Link to paper: https://arxiv.org/abs/1903.06353

Following the distributional hypothesis in semantics, the goal of this research is to adopt the skip-gram version of the word2vec model for the distributional representation of melodic units.

I’m not an expert in music theory, but apparently there exists some evidence that monophonic melodies adhere to the distributional hypothesis! That is, “you shall know a word motif by the company it keeps (those words motifs that are nearby it it)”. Alvarez & Gómez-Martin investigate this hypothesis by creating a skip-gram word2vec-ish model of a large collection of monophinic folk songs.

The authors are interseted in modelling melodic context using small musical motifs instead of words. They encode each interval using two digits: the note (first digit), and whether is ascending or descending (second digit, 1 or 0 respectively). For example, 21 represents an ascending major second. Repeated notes are encoded as 00. They build n-grams using adjacent intervals, using a greedy algorithm to record frequent occurances. After this encoding, they run a vanilla skip-gram model over their folk song corpus.

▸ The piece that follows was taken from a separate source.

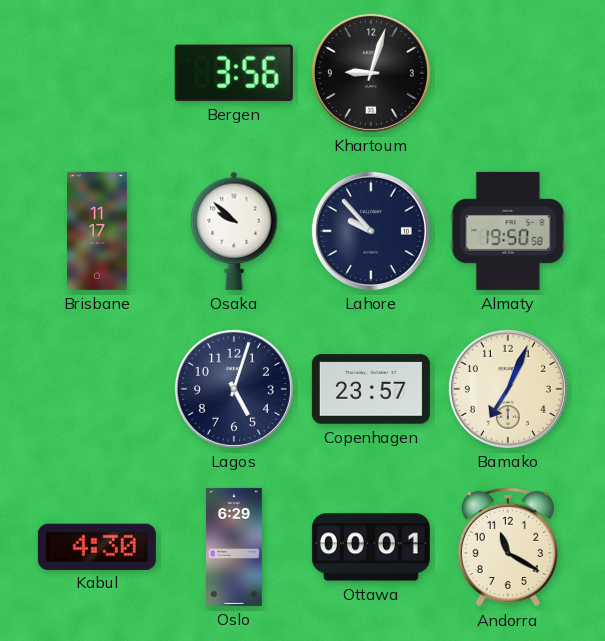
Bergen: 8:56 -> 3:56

They don’t drill too hard into their results. However, computing cosine similarities between different interval vectors allows them to uncover shared motifs in different folk songs! It’s very exciting that motif embeddings are possible to create — and it makes me wonder whether companies like Spotify or Shazam are performing these computations already. Alvarez & Gómez-Martin readily admit that much more work is required to validate the embeddings, but this is a great start.